→ **Aim of the exercise**:
Return each line of the records below word for word, omitting the pictures.

→ **Data for this exercise**:

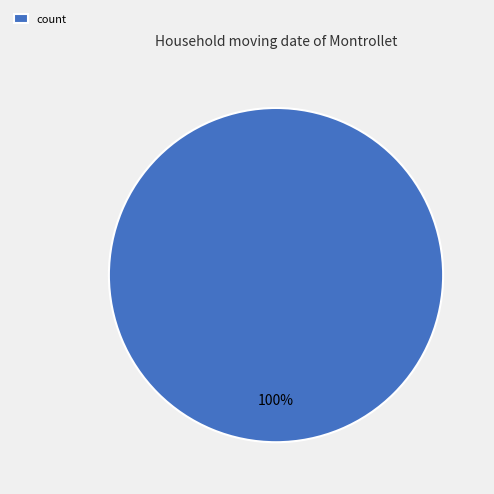

The count slice represents 100% of the pie. True or false?

True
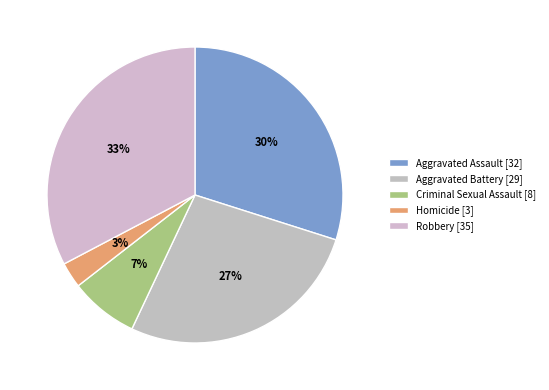

To the nearest percent, what is the difference between the Aggravated Battery and Robbery slice percentages?

6%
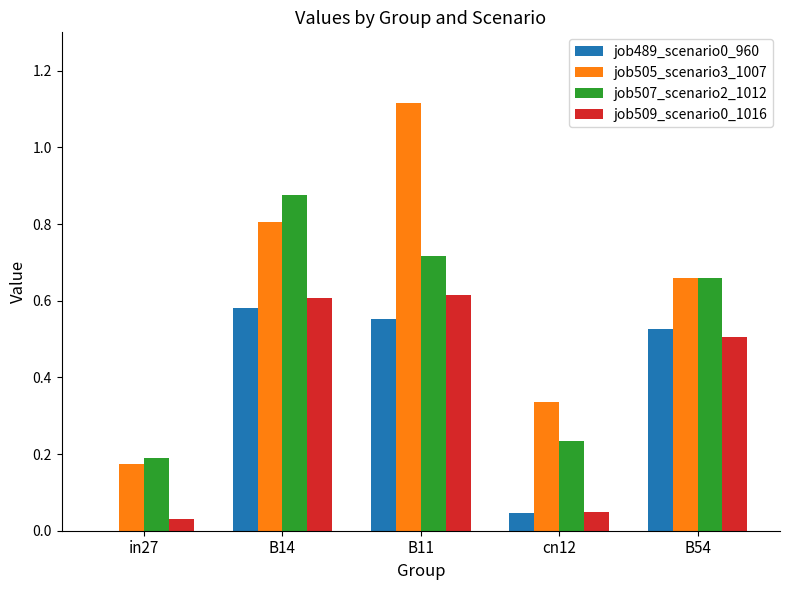

Which series has the largest total across all categories?

job505_scenario3_1007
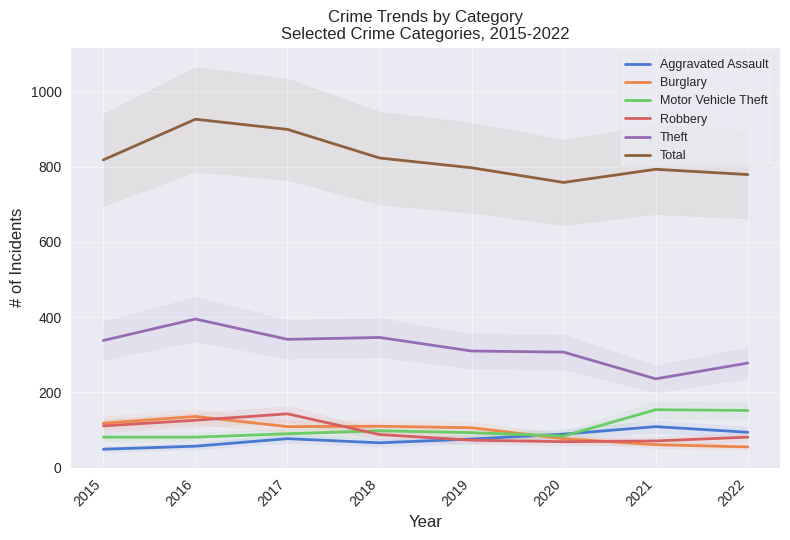

Between 2020 and 2019, which is larger?

2020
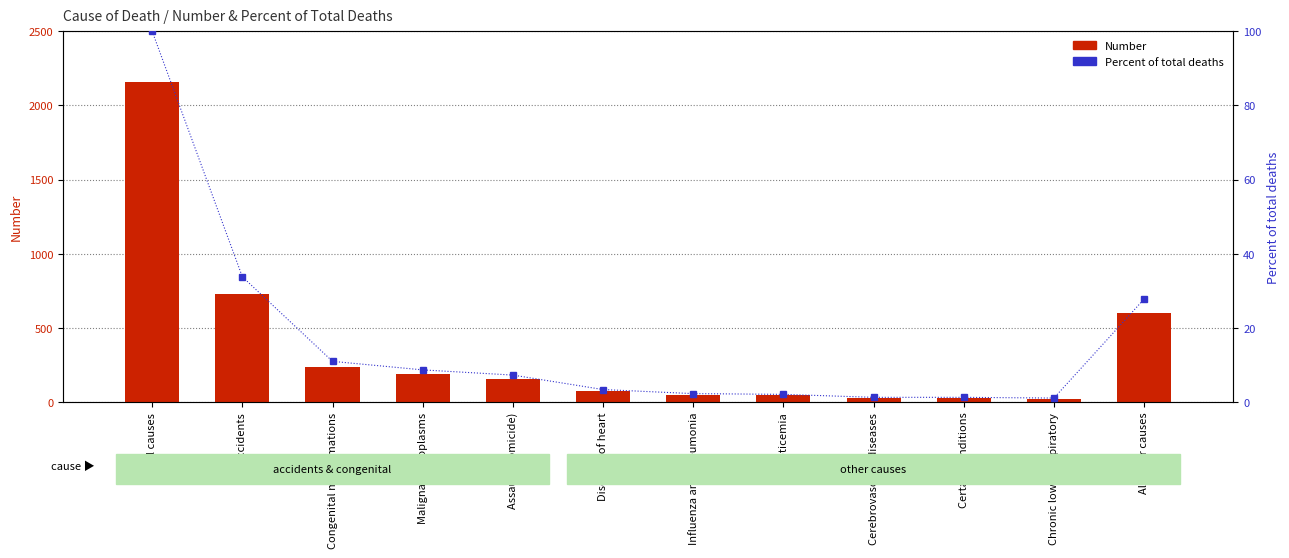

How many data points in Number are less than 158?

6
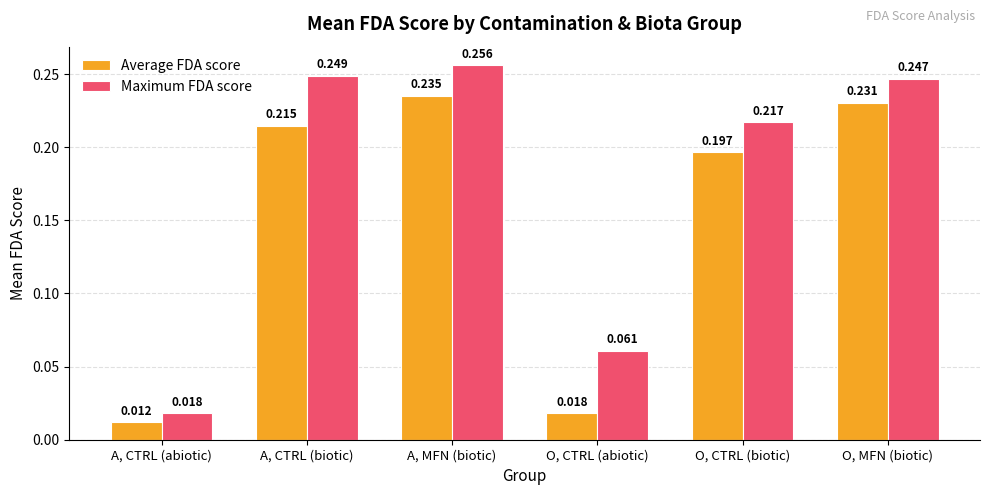

The value of Average FDA score at O, MFN (biotic) is 0.4. True or false?

False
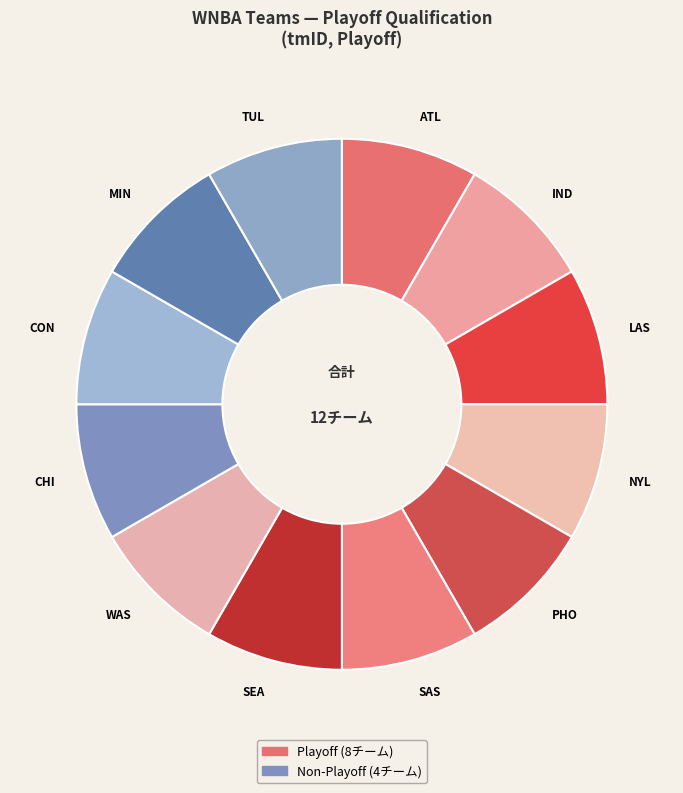

Is it true that ATL is 8% of the pie?

True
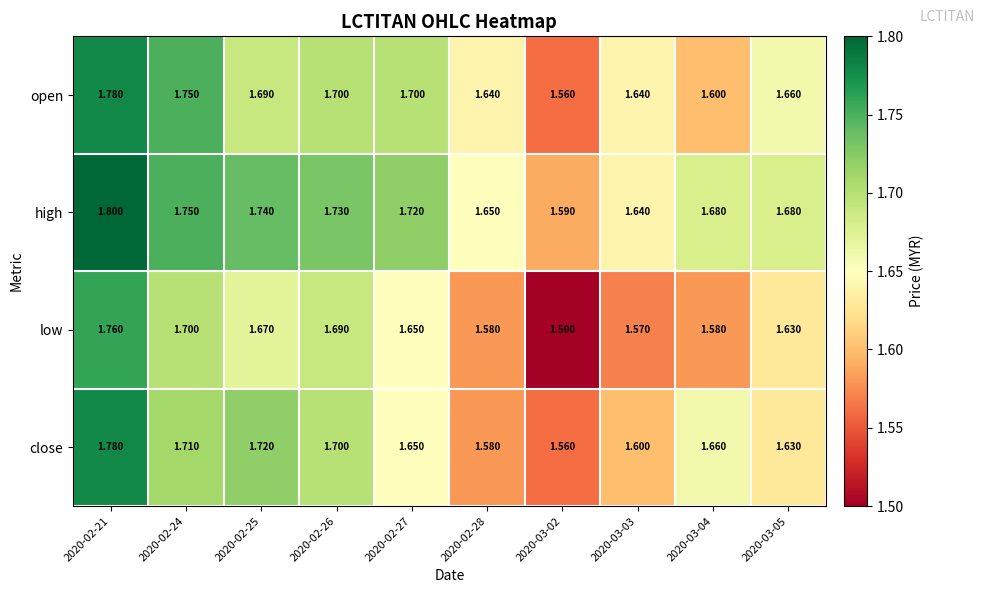

Which series has the widest spread of values?

low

→ **Answer box**:
The count slice represents 100% of the pie. True or false?

True

To the nearest percent, what is the difference between the Aggravated Battery and Robbery slice percentages?

6%

Which series has the largest total across all categories?

job505_scenario3_1007

Between 2020 and 2019, which is larger?

2020

How many data points in Number are less than 158?

6

The value of Average FDA score at O, MFN (biotic) is 0.4. True or false?

False

Is it true that ATL is 8% of the pie?

True

Which series has the widest spread of values?

low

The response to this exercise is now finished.